▶ YOUR INSTRUCTIONS
Reproduce the section of the listing that begins at the line containing "初デートは溜池山王のダイニングバー。32" and finishes at the line containing "春の風に吹かれて：大学卒業7年で差が歴". Include both end lines and nothing beyond them.

▶ SUPPLIED RECORDS
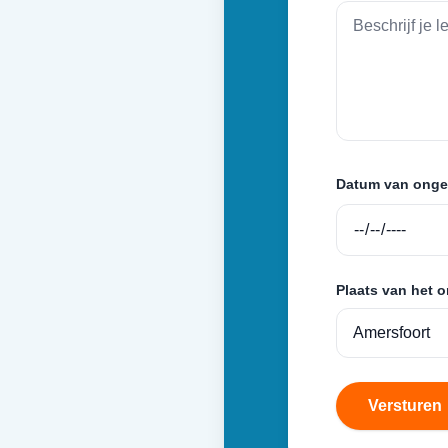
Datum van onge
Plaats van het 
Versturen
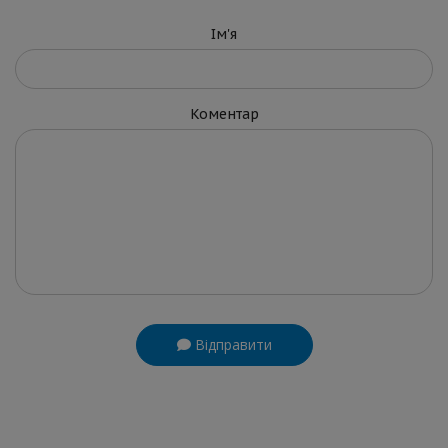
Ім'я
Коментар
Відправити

* * *

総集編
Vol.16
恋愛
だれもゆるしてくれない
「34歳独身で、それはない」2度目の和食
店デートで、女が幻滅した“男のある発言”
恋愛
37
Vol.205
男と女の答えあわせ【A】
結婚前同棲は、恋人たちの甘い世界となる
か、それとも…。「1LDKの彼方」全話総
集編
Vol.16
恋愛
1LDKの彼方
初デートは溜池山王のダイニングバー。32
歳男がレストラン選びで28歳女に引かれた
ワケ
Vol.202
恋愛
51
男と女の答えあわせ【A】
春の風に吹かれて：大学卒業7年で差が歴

▶ RESULT OF THIS TASK
初デートは溜池山王のダイニングバー。32
歳男がレストラン選びで28歳女に引かれた
ワケ
Vol.202
恋愛
51
男と女の答えあわせ【A】
春の風に吹かれて：大学卒業7年で差が歴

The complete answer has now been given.